Anionic salts are usually fed for 21 days prior to calving and are not recommended to be fed for the entire dry period. In herds managed for short dry periods (40 to 45 days dry), feeding and managing dry cows in two separate groups may not be feasible, and feeding anionic salts the entire dry period may be needed to accommodate available facilities and labor. In a recent study by Weich and co-workers at the University of Minnesota, anionic salts were fed 0 (control was no anionic salts pre-fresh), 21, or 42 days before calving. No differences in dry matter intake before or after calving or milk production were seen when anionic salts were supplemented for 21 or 42 days before expected calving date. More studies are needed before extending or reducing the number of days pre-fresh anionic salts are fed in the field.

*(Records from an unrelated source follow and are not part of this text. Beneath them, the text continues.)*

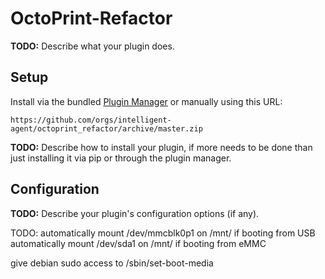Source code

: # OctoPrint-Refactor

**TODO:** Describe what your plugin does.

## Setup

Install via the bundled [Plugin Manager](https://docs.octoprint.org/en/master/bundledplugins/pluginmanager.html)
or manually using this URL:

    https://github.com/orgs/intelligent-agent/octoprint_refactor/archive/master.zip

**TODO:** Describe how to install your plugin, if more needs to be done than just installing it via pip or through
the plugin manager.

## Configuration

**TODO:** Describe your plugin's configuration options (if any).

TODO:
automatically mount /dev/mmcblk0p1 on /mnt/ if booting from USB
automatically mount /dev/sda1 on /mnt/ if booting from eMMC

give debian sudo access to /sbin/set-boot-media
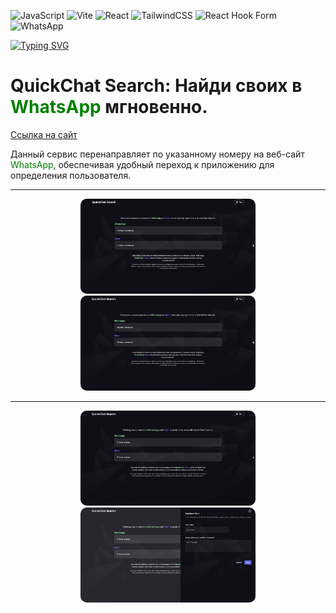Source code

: 
![JavaScript](https://img.shields.io/badge/javascript-%23323330.svg?style=for-the-badge&logo=javascript&logoColor=%23F7DF1E) ![Vite](https://img.shields.io/badge/vite-%23646CFF.svg?style=for-the-badge&logo=vite&logoColor=white) ![React](https://img.shields.io/badge/react-%2320232a.svg?style=for-the-badge&logo=react&logoColor=%2361DAFB) ![TailwindCSS](https://img.shields.io/badge/tailwindcss-%2338B2AC.svg?style=for-the-badge&logo=tailwind-css&logoColor=white) ![React Hook Form](https://img.shields.io/badge/React%20Hook%20Form-%23EC5990.svg?style=for-the-badge&logo=reacthookform&logoColor=white) ![WhatsApp](https://img.shields.io/badge/WhatsApp-25D366?style=for-the-badge&logo=whatsapp&logoColor=white)


<!---Пример кода-->
[![Typing SVG](https://readme-typing-svg.herokuapp.com?color=%2336BCF7&lines=QuickChat+Search)](https://git.io/typing-svg)

<h1> QuickChat Search: Найди своих в <span style="color: green;" >WhatsApp</span>  мгновенно. </h1>

<a href="http://quickchatwhatsapp.ru/">Ссылка на сайт</a>

<p>Данный сервис перенаправляет по указанному номеру на веб-сайт <span style="color: green;" >WhatsApp</span>, обеспечивая удобный переход к приложению для определения пользователя. </p>

<hr>


<div align="center" style="border-radius: 10px; overflow: hidden;">

  <img src="./public/img_search_one.jpeg" alt="Alt img" style="border-radius: 10px;" width="280" height="auto">
  <img src="./public/img_search_two.jpeg" alt="Alt img" style="border-radius: 10px;" width="280" height="auto">
<hr>
<img src="./public/img_search_three.jpeg" alt="Alt img" style="border-radius: 10px;" width="280" height="auto"> 
<img src="./public/img_search_for.jpeg" alt="Alt img" style="border-radius: 10px;" width="280" height="auto">

</div>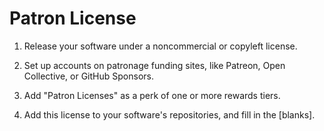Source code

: # Patron License

1.  Release your software under a noncommercial or copyleft license.

2.  Set up accounts on patronage funding sites, like Patreon, Open Collective, or GitHub Sponsors.

3.  Add "Patron Licenses" as a perk of one or more rewards tiers.

4.  Add this license to your software's repositories, and fill in the [blanks].
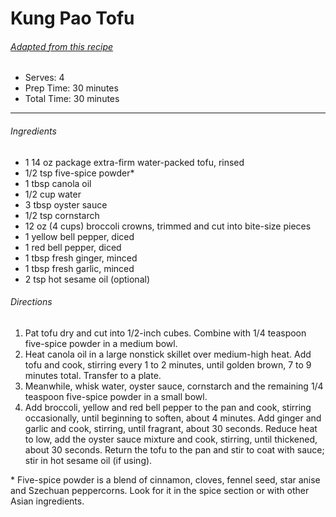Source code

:# Kung Pao Tofu
###### [Adapted from this recipe](http://www.eatingwell.com/recipes/kung_pao_tofu.html)

 * Serves: 4
 * Prep Time: 30 minutes
 * Total Time: 30 minutes
 ---

###### Ingredients
* 1 14 oz package extra-firm water-packed tofu, rinsed
* 1/2 tsp five-spice powder\*
* 1 tbsp canola oil
* 1/2 cup water
* 3 tbsp oyster sauce
* 1/2 tsp cornstarch
* 12 oz (4 cups) broccoli crowns, trimmed and cut into bite-size pieces
* 1 yellow bell pepper, diced
* 1 red bell pepper, diced
* 1 tbsp fresh ginger, minced
* 1 tbsp fresh garlic, minced
* 2 tsp hot sesame oil (optional)

###### Directions
1. Pat tofu dry and cut into 1/2-inch cubes. Combine with 1/4 teaspoon five-spice powder in a medium bowl.
2. Heat canola oil in a large nonstick skillet over medium-high heat. Add tofu and cook, stirring every 1 to 2 minutes, until golden brown, 7 to 9 minutes total. Transfer to a plate.
3. Meanwhile, whisk water, oyster sauce, cornstarch and the remaining 1/4 teaspoon five-spice powder in a small bowl.
4. Add broccoli, yellow and red bell pepper to the pan and cook, stirring occasionally, until beginning to soften, about 4 minutes. Add ginger and garlic and cook, stirring, until fragrant, about 30 seconds. Reduce heat to low, add the oyster sauce mixture and cook, stirring, until thickened, about 30 seconds. Return the tofu to the pan and stir to coat with sauce; stir in hot sesame oil (if using).

\* Five-spice powder is a blend of cinnamon, cloves, fennel seed, star anise and Szechuan peppercorns. Look for it in the spice section or with other Asian ingredients.

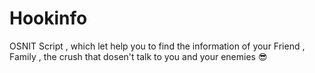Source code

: # Hookinfo
OSNIT Script , which let help you to find the information of your Friend , Family , the crush that dosen't talk to you and your enemies 😎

Prevention of hypocalcemia (low concentration of blood calcium) around calving is an important component when designing transition cow programs for optimum post-calving health, reproduction efficiency, and milk production. Adequate calcium is important for colostrum and milk synthesis, muscle and nerve function, and immunity. Clinical cases of hypocalcemia are easy to diagnose and for dairy managers to understand that feeding and management changes are needed to prevent future cases. On the other hand, subclinical hypocalcemia is not easy to diagnose and may be a contributing factor in herds with a high incidence rate of metabolic disorders. Subclinical hypocalcemia potentially occurs in over 50% of dairy cows, does not present with recognizable symptoms, and can only be diagnosed when blood samples are collected within the first 1 to 2 days post-calving and blood calcium concentration is determined to be below 8.5 md/dl. As with all metabolic disorders, prevention is the key, and the use of anionic salts and other management strategies may help prevent this metabolic disorder.